> Quoted passage:
_ _ _
# All-steel Camp Hatchet mystery



## mels (Aug 9, 2015)

Recently stumbled across this metal hatchet while cleaning out the caretakers cabin at a long-time summer camp. A few interesting things there, but this one really grabbed me for some reason. 

It measures about 11" OAL, head measures about 4 1/4". It's about 3/4" at it's thickest point. It is missing its' scales (if you're a knife guy) or handle inserts which look to have been held in place by three screws each.

Hidden within the handle is a spring-loaded (closing) "arm" that looks to have been designed to swing out and protect the sharpened edge - although that last 2 1/2 inches or so look to have been broken off.

It looks to be a two-piece design what with the handle and head riveted together. That said, there is absolutely no detectable movement between the two at all so it must be some kind of tapered fit, and doesn't extend all the way up through the head like on a wooden-handled job.

Haven't been able to find any distinguishing manufacturers markings on it whatsoever. A brief search on the internet hasn't yielded any answers either.
_ _ _
> Recorded information:
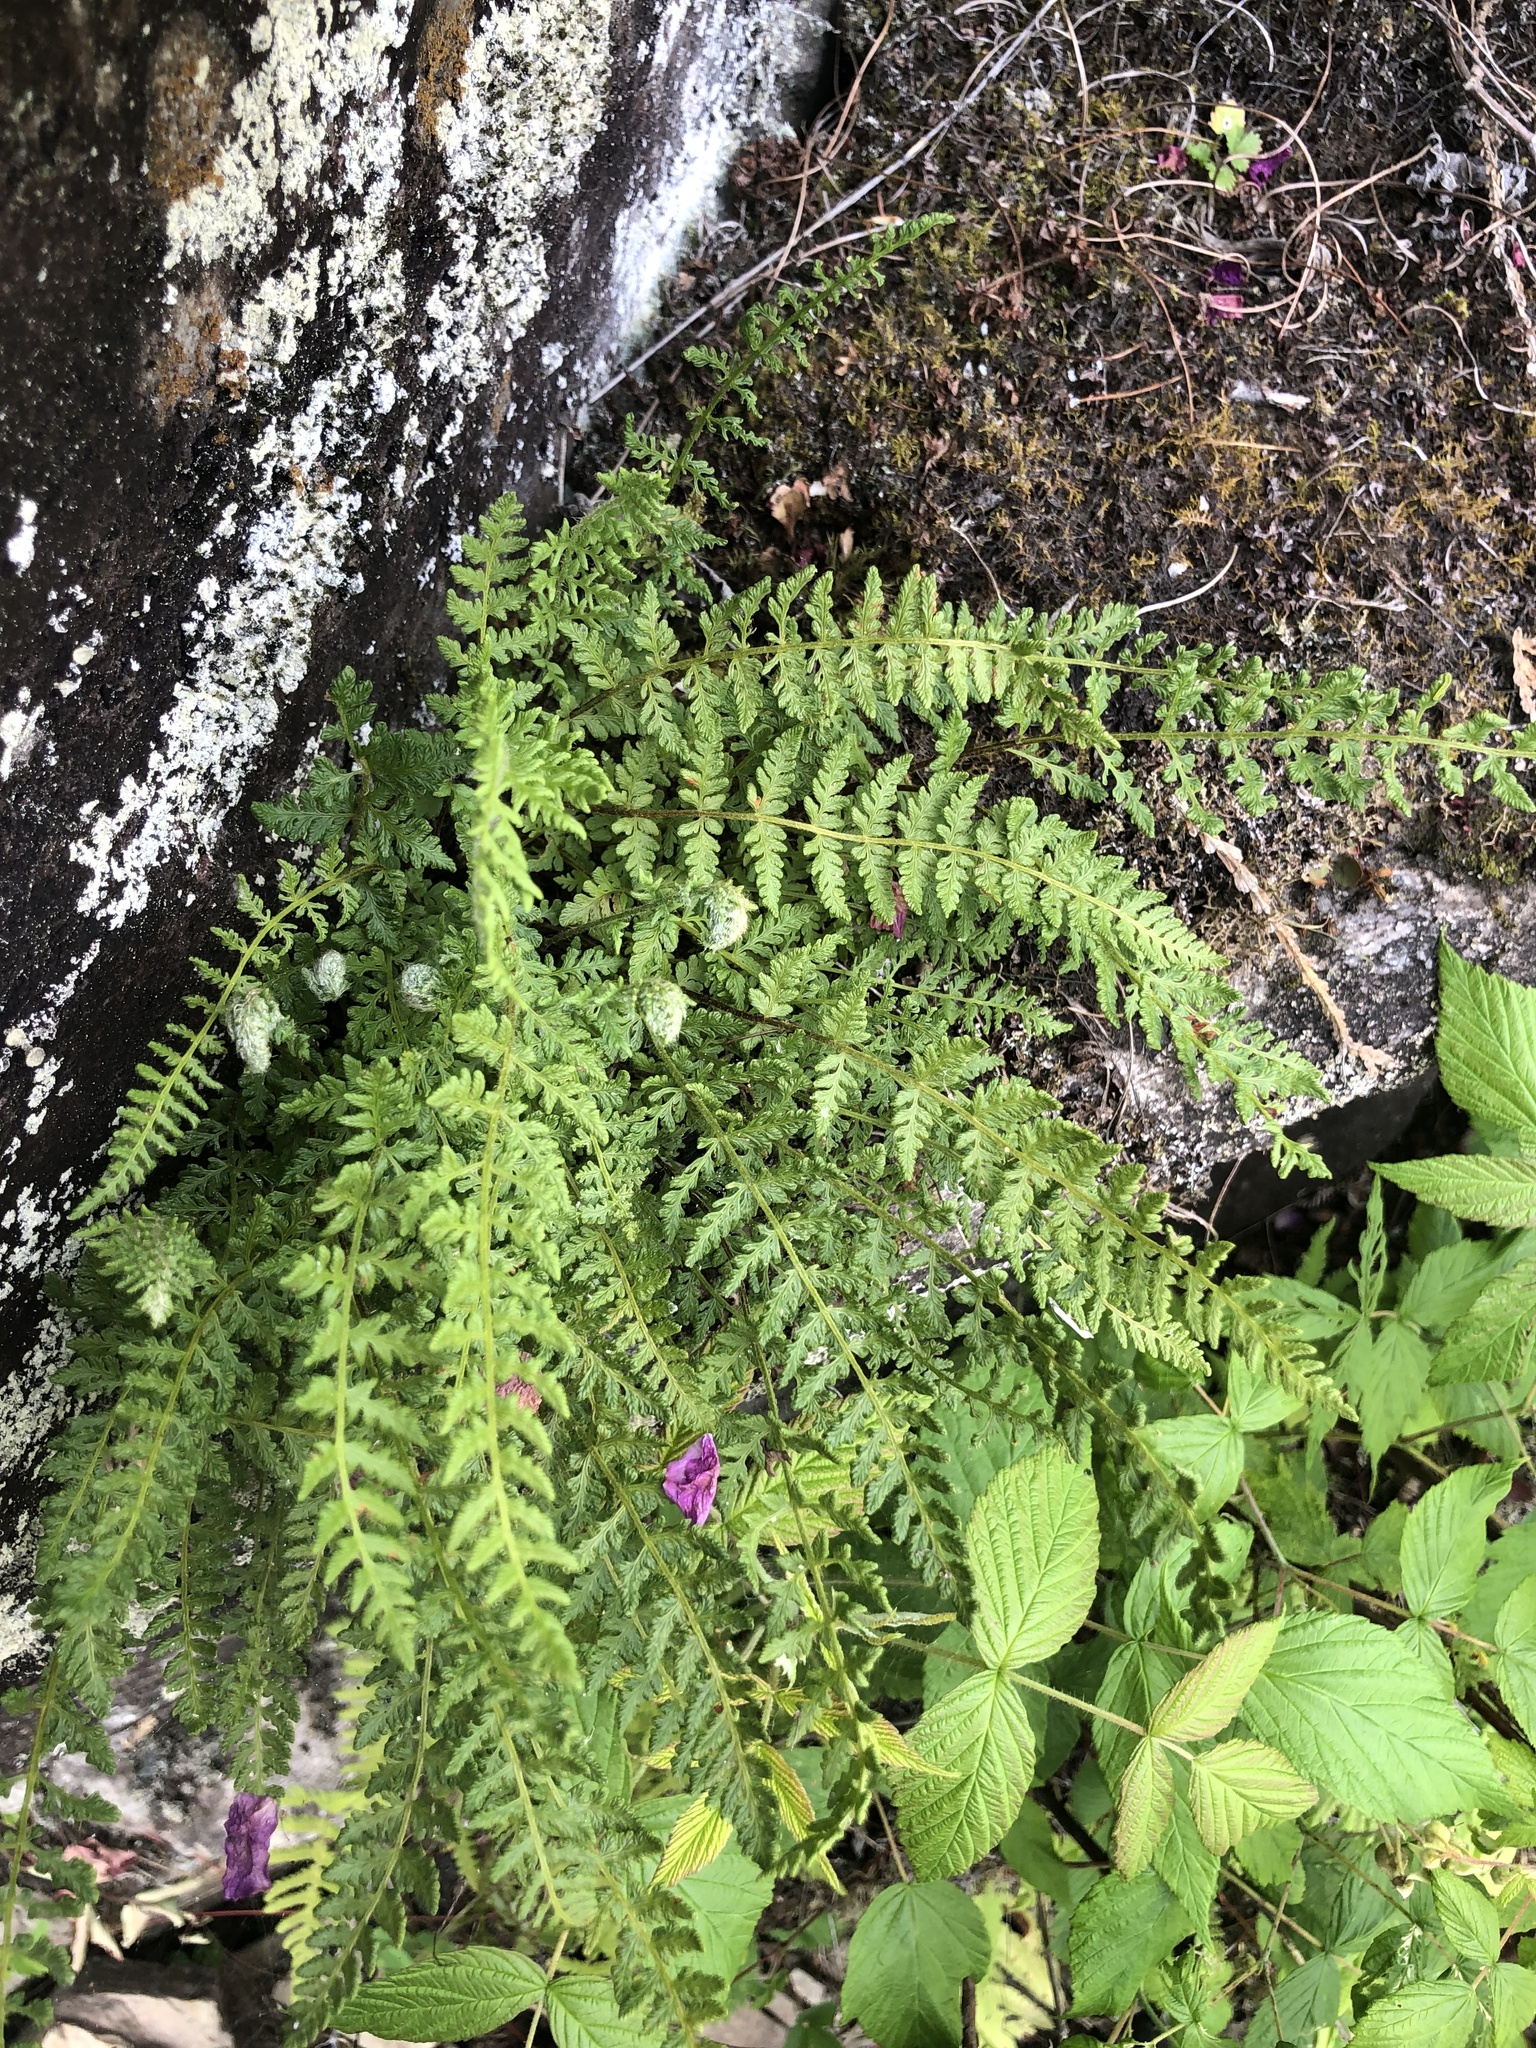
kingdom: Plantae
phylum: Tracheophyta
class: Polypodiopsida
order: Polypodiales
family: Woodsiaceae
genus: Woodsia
_ _ _
> Given request 1: Decide whether each statement agrees with the camp hatchet post, and quote the words that settle it: (a) The hatchet is about 11 inches long overall. (b) Each handle insert appears to have been held by two screws. (c) The poster found a maker's mark on the hatchet.
> Given request 2: According to the camp hatchet post, where was the hatchet found?

> Result 1:
(a) Yes: "It measures about 11" OAL"
(b) No: "held in place by three screws each"
(c) No: "Haven't been able to find any distinguishing manufacturers markings on it whatsoever."

> Result 2: It was found while cleaning out the caretaker's cabin at a long-time summer camp.